Welcome to the latest installment of Flashback to the Present. I’ll be your contributing writer, Charles Knauf.
Other than me shoving my undeserved opinion into your eye-holes, the whole point of these articles is focusing on a program or movie that no one remembers. That way, I can introduce something to people that they may not have checked out before.
However, this week I feel the need to spread the word of a show you should all know…
The Golden Girls.
In case you’re oblivious to this series, The Golden Girls is the greatest comedy program ever to grace television. Oh? You think Orange is the New Black, The Office, Parks and Rec or 30 Rock is better?
Well, you’re wrong (and then I’d slap you).
The situation is simple: four sassy women in Florida, closing in on their golden years, deal with random issues.
I know, you’re wondering, “In a world of reality TV and sex tapes, how in the hell does a comedy about menopausal women get on air?” Four names…
Betty White, Bea Arthur, Rue McClanahan, and Estelle Getty.
These women are TITANS of comedy.
As mentioned above, The Golden Girls is a situational comedy about four single women trying to make it through the twilight of their lives. The ever-passionate Blanche Devereaux (McClanahan) owns the coolest house and rents out the rooms to the ditzy Rose Nylund (White), sarcastic Dorothy Petrillo Zbornak (Arthur), and Dorothy’s sassy mother Sophia Petrillo (Getty).
But really, who doesn’t know about The Golden Girls?
Anyway, if you’re still in doubt over the validity of my claim that The Golden Girls is straight-up, mind-blowingly epic remember: the stats don’t lie.
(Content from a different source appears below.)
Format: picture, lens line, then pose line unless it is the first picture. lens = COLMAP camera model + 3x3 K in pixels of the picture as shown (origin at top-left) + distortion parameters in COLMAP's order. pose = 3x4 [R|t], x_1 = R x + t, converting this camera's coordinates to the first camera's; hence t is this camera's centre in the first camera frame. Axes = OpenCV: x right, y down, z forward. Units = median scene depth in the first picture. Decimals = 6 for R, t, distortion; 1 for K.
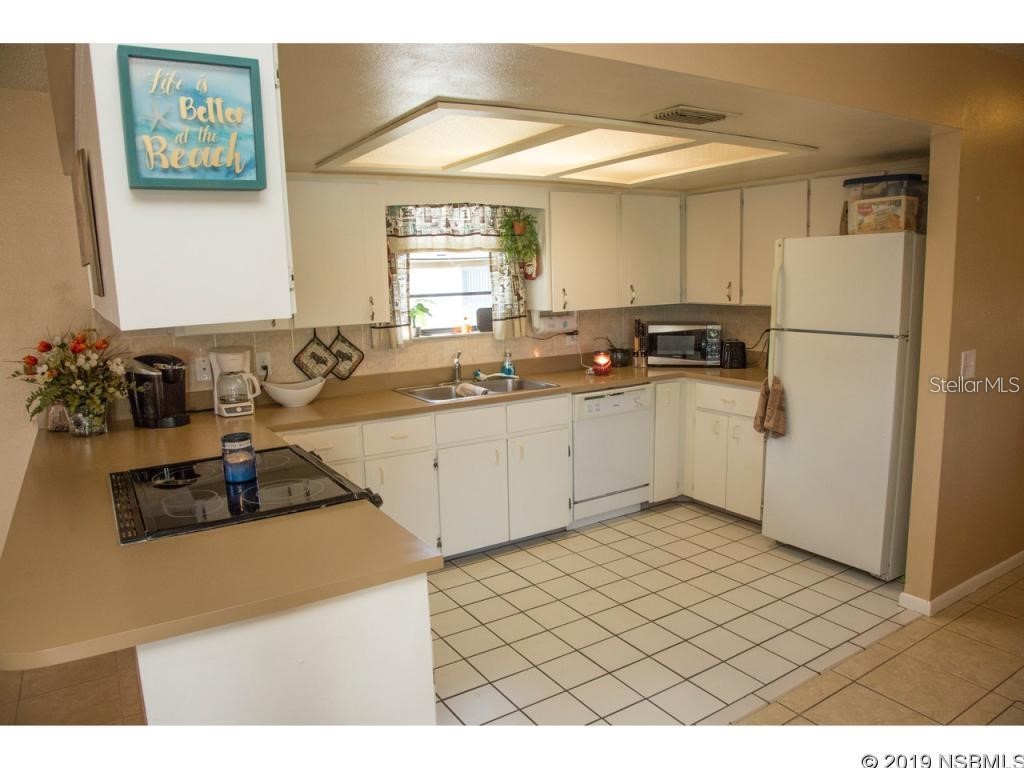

During its run The Golden Girls had 68 Emmy nominations, 11 Emmy awards, all four lead actors won an Emmy (only All in the Family and Will & Grace have done this), four Golden Globe Award nominations, and three Golden Globe wins. At its height, The Golden Girls was viewed in over 20 million homes and six out of seven seasons had it ranked in the top ten programs during its timeslot.
Oh, that’s right – it was on for SEVEN seasons and had 173 original run episodes (180 total) and it started as a sketch.
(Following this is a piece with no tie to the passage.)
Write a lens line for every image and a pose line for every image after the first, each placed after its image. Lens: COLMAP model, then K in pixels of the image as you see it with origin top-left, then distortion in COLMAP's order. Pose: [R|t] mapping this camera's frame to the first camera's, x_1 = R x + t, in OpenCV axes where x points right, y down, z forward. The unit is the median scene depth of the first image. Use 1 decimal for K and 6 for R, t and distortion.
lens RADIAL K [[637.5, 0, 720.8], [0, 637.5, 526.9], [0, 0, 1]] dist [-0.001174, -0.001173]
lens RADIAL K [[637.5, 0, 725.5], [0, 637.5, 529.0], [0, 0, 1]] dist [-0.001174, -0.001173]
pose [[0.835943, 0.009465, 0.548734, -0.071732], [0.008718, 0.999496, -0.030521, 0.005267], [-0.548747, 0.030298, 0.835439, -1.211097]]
The idea for a comedy around older women was one of the sketches called “Miami Nice” in a 1984 television special produced to introduce NBC’s 1984-1985 season schedule that was a satire about old women living in Miami, Florida. NBC senior vice president Warren Littlefield dug the sketch and met up with producers Paul Junger Witt and Tony Thomas. Littlefield asked if they wanted to do “Miami Nice” but they passed; however Witt agreed to ask his wife, Susan Harris to deliver.
Harris, who had a number of successful projects under her belt, thought it would be interesting because “it was a demographic that had never been addressed.” Littlefield LOVED the script, greenlit the pilot and hired The Cosby Show director Jay Sandrich (who worked with Harris, Witt and Thomas on Soap) to direct.
Dorothy was always considered by Harris as “the Bea Arthur-type,” and Estelle Getty was chosen to play Sophia after she was seen playing an elderly character in a Broadway play. Rue McClanahan and Betty White were chosen as Mama’s Family ended, but were originally going to play opposite characters; McClanahan as Rose and White as Blanch. After a suggestion from Sandrich to swap roles, they obliged and The Golden Girls was born.
So in conclusion dear reader, thank you for being a friend and indulging me in my love for The Golden Girls.
Take my word for it and watch this kickass show – it’s available for free on YouTube. Hell, you can do what I do: crack a beer or three, grab a slice of cheesecake, pull up a chair in the lanai, and watch it under your oil painting of the girls circled around the kitchen table.